Английские мануфактуры нашли свой путь на рынки материковой части Северной Америки, настолько богатые, что они быстро сравнялись, а затем и превысили стоимость торговли с Европой. Как мы уже видели, американские колонии Англии финансировали свою торговлю с материнской страной, продавая широкий спектр собственных товаров сначала на Барбадос, а затем на другие острова Англии с плантационной экономикой, такие как Ямайка. Несмотря на номинальный меркантилизм той эпохи, возможностей для торговли с другими странами было множество, будь то торговля между английскими рабовладельцами и испанцами в Новом Свете или продажа американскими колониями своих товаров в Карибском бассейне французам и другим странам. Именно этот треугольный бум избавил Англию от необходимости отводить значительную часть своих земель под пастбища для овец, необходимых для производства шерсти, и все это было построено на прочном фундаменте африканского рабства.
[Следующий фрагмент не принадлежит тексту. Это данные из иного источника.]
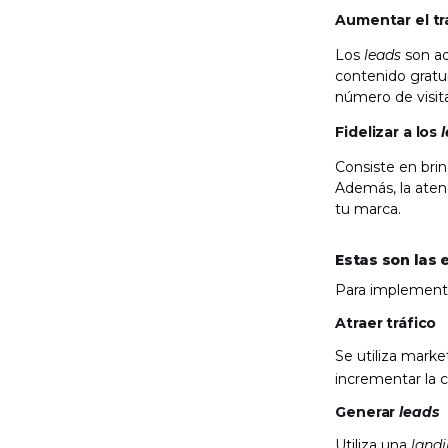
Aumentar el tr
Los
leads
son aq
contenido gratu
número de visita
Fidelizar a los
Consiste en brin
Además, la ate
tu marca.
Estas son las
Para implementa
Atraer tráfico
Se utiliza mark
incrementar la c
Generar
leads
Utiliza una
land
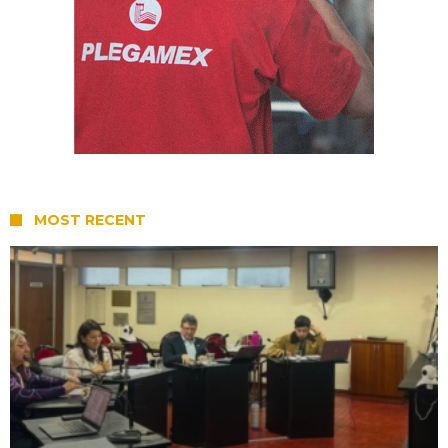
MOST RECENT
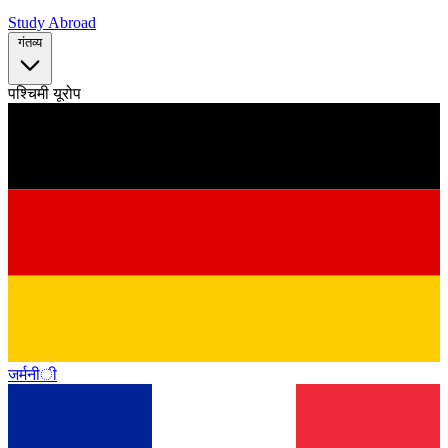
Study Abroad
गंतव्य
पश्चिमी यूरोप
जर्मनी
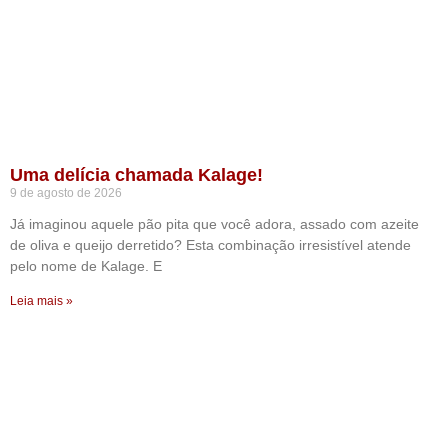
Uma delícia chamada Kalage!
9 de agosto de 2026
Já imaginou aquele pão pita que você adora, assado com azeite
de oliva e queijo derretido? Esta combinação irresistível atende
pelo nome de Kalage. E
Leia mais »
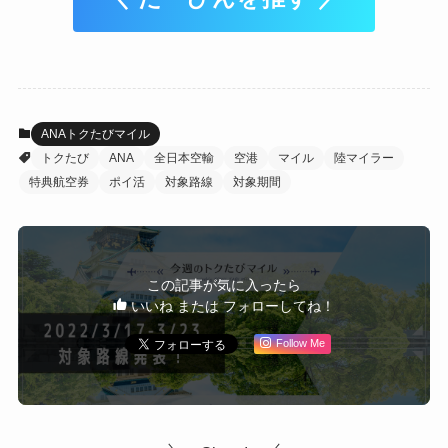
ANAトクたびマイル
トクたび
ANA
全日本空輸
空港
マイル
陸マイラー
特典航空券
ポイ活
対象路線
対象期間
この記事が気に入ったら
いいね または フォローしてね！
Follow Me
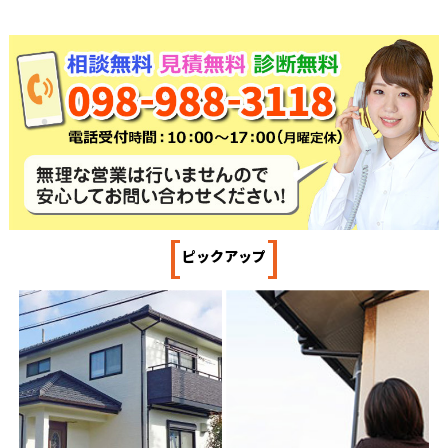
[
]
ピックアップ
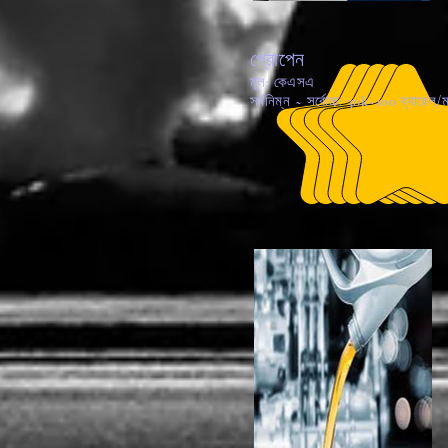
প্রোপেন
মূল: কেএসএ
সর্বনিম্ন ~ সর্বোচ্চ: 30k~100 ব্যারেল/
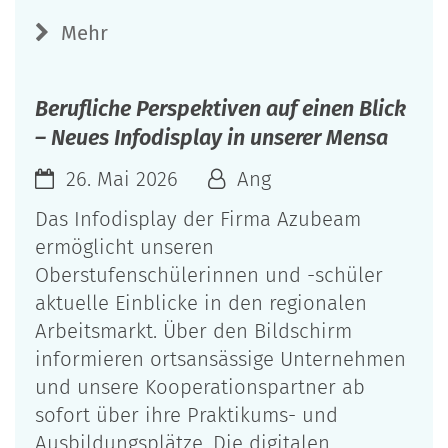
Mehr
Berufliche Perspektiven auf einen Blick
– Neues Infodisplay in unserer Mensa
26. Mai 2026
Ang
Das Infodisplay der Firma Azubeam
ermöglicht unseren
Oberstufenschülerinnen und -schüler
aktuelle Einblicke in den regionalen
Arbeitsmarkt. Über den Bildschirm
informieren ortsansässige Unternehmen
und unsere Kooperationspartner ab
sofort über ihre Praktikums- und
Ausbildungsplätze. Die digitalen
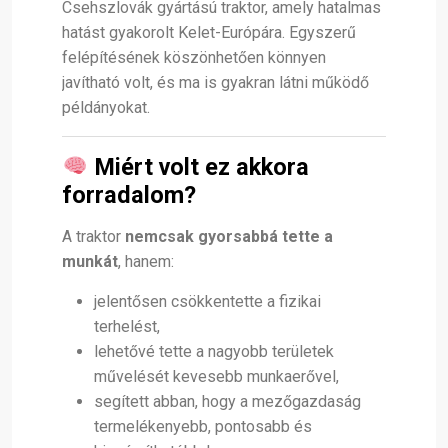
Csehszlovák gyártású traktor, amely hatalmas
hatást gyakorolt Kelet-Európára. Egyszerű
felépítésének köszönhetően könnyen
javítható volt, és ma is gyakran látni működő
példányokat.
Miért volt ez akkora
forradalom?
A traktor
nemcsak gyorsabbá tette a
munkát
, hanem:
jelentősen csökkentette a fizikai
terhelést,
lehetővé tette a nagyobb területek
művelését kevesebb munkaerővel,
segített abban, hogy a mezőgazdaság
termelékenyebb, pontosabb és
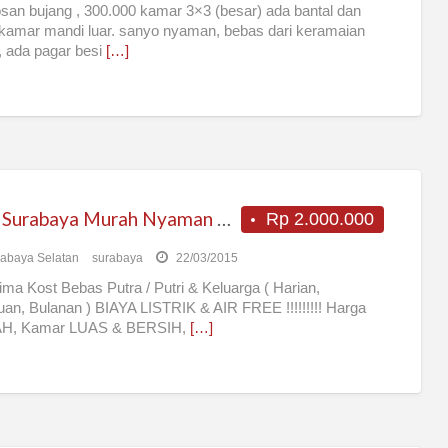
san bujang , 300.000 kamar 3×3 (besar) ada bantal dan
kamar mandi luar. sanyo nyaman, bebas dari keramaian
 ada pagar besi
[…]
Kost Surabaya Murah Nyaman Bebas Harian Bulanan
Rp 2.000.000
abaya Selatan
surabaya
22/03/2015
ma Kost Bebas Putra / Putri & Keluarga ( Harian,
an, Bulanan ) BIAYA LISTRIK & AIR FREE !!!!!!!!! Harga
, Kamar LUAS & BERSIH,
[…]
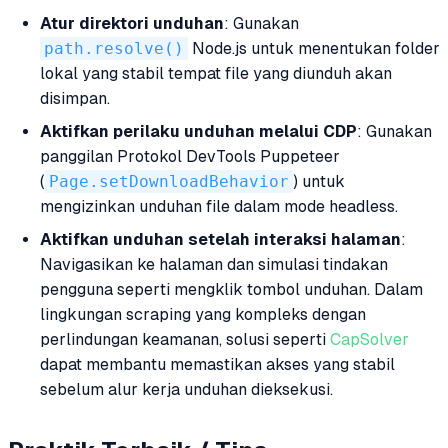
Atur direktori unduhan
: Gunakan
path.resolve()
Node.js untuk menentukan folder
lokal yang stabil tempat file yang diunduh akan
disimpan.
Aktifkan perilaku unduhan melalui CDP
: Gunakan
panggilan Protokol DevTools Puppeteer
(
Page.setDownloadBehavior
) untuk
mengizinkan unduhan file dalam mode headless.
Aktifkan unduhan setelah interaksi halaman
:
Navigasikan ke halaman dan simulasi tindakan
pengguna seperti mengklik tombol unduhan. Dalam
lingkungan scraping yang kompleks dengan
perlindungan keamanan, solusi seperti
CapSolver
dapat membantu memastikan akses yang stabil
sebelum alur kerja unduhan dieksekusi.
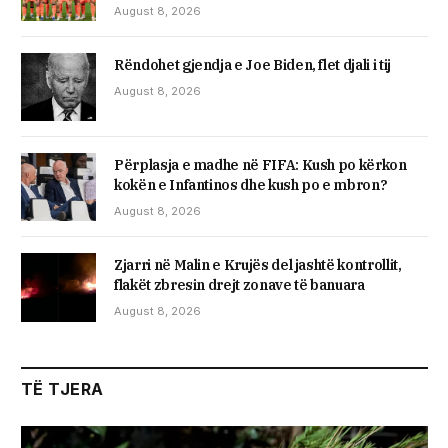
August 8, 2026
Rëndohet gjendja e Joe Biden, flet djali i tij
August 8, 2026
Përplasja e madhe në FIFA: Kush po kërkon
kokën e Infantinos dhe kush po e mbron?
August 8, 2026
Zjarri në Malin e Krujës del jashtë kontrollit,
flakët zbresin drejt zonave të banuara
August 8, 2026
TË TJERA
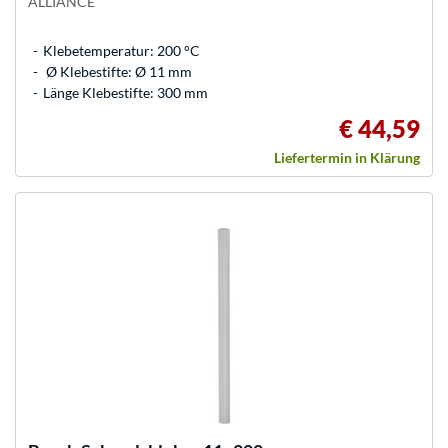
ALLIANCE
Klebetemperatur: 200 °C
Ø Klebestifte: Ø 11 mm
Länge Klebestifte: 300 mm
€ 44,59
Liefertermin in Klärung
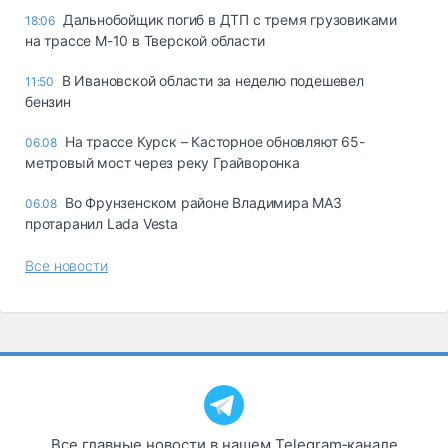
Дальнобойщик погиб в ДТП с тремя грузовиками
18:06
на трассе М-10 в Тверской области
В Ивановской области за неделю подешевел
11:50
бензин
На трассе Курск – Касторное обновляют 65-
06.08
метровый мост через реку Грайворонка
Во Фрунзенском районе Владимира МАЗ
06.08
протаранил Lada Vesta
Все новости
Все главные новости в нашем Telegram‑канале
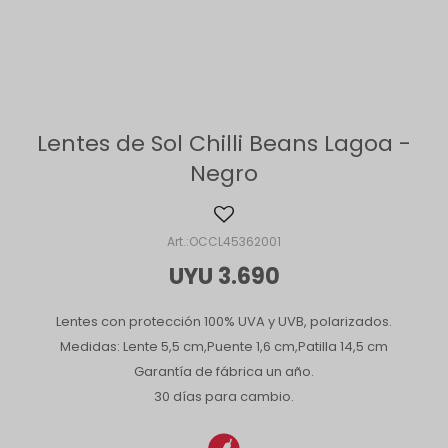
Lentes de Sol Chilli Beans Lagoa -
Negro
OCCL45362001
UYU
3.690
Lentes con protección 100% UVA y UVB, polarizados.
Medidas: Lente 5,5 cm,Puente 1,6 cm,Patilla 14,5 cm
Garantía de fábrica un año.
30 días para cambio.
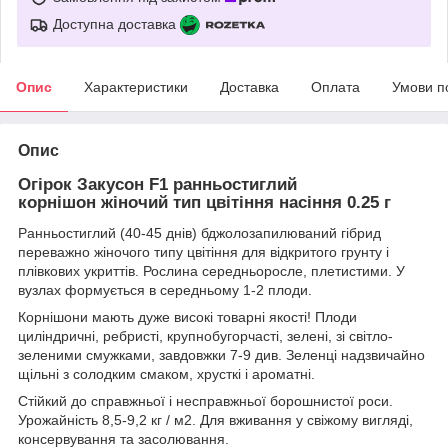
Доступна доставка
Опис
Характеристики
Доставка
Оплата
Умови п
Опис
Огірок Закусон F1 ранньостиглий
корнішон жіночий тип цвітіння насіння 0.25 г
Ранньостиглий (40-45 днів) бджолозапилюваний гібрид
переважно жіночого типу цвітіння для відкритого грунту і
плівкових укриттів. Рослина середньоросле, плетистими. У
вузлах формується в середньому 1-2 плоди.
Корнішони мають дуже високі товарні якості! Плоди
циліндричні, ребристі, крупнобугорчасті, зелені, зі світло-
зеленими смужками, завдовжки 7-9 див. Зеленці надзвичайно
щільні з солодким смаком, хрусткі і ароматні.
Стійкий до справжньої і несправжньої борошнистої роси.
Урожайність 8,5-9,2 кг / м2. Для вживання у свіжому вигляді,
консервування та засолювання.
Запоздалый, но растущий исторический консенсус о важности торговли товарами, которые были произведены или финансировались за счет труда рабов на плантациях, для подъема Европы также получил важную поддержку не только со стороны историков, но и со стороны исторически мыслящих экономистов и политологов. В важной работе, вышедшей через пять лет после "Великого расхождения" Померанца, три выдающихся ученых Массачусетского технологического института, Дарон Асемоглу, Саймон Джонсон и Джеймс Робинсон, поместили корни этого расхождения, или экономического "чуда" Европы, еще дальше в прошлое, при этом существенно усложнив историю. Их исследование, " Возвышение Европы : Atlantic Trade, Institutional Change and Economic Growth", устанавливает надежную статистическую связь между ускоренной урбанизацией и экономическим ростом в Европе и "плодами заморского принуждения" Померанца в Новом Свете в период с 1500 по 1850 год. На основе данных становится ясно, что разница в темпах роста Западной Европы по сравнению с другими регионами в этот период времени почти полностью объясняется ростом стран, имеющих выход к Атлантическому океану, или тех, кого авторы называют "атлантическими торговцами". Поразительно, что эта разница начинает проявляться практически сразу после прорыва Колумба в Новый Свет (поэтому авторы используют такую раннюю дату, как 1500 год). Данные, использованные Асемоглу, Джонсоном и Робинсоном, отличают экономический рост атлантических портовых городов Западной Европы не только от средиземноморских и не имеющих выхода к морю восточноевропейских городов, но и от азиатских. † Однако именно в начале семнадцатого века начинается наиболее резкое расхождение, которое вряд ли может быть делом случая. Именно в этот момент голландцы, а вслед за ними и англичане начали активную погоню за богатствами Африки. Разумеется, они делали это через торговлю золотом и рабами: голландцы - через бразильское плантационное хозяйство, работорговлю и связанную с ней торговлю в Вест-Индии; англичане - через Барбадос, а затем и через другие развивающиеся сахарные острова в Карибском бассейне, в результате чего Британия стала доминирующей работорговой державой в Атлантике.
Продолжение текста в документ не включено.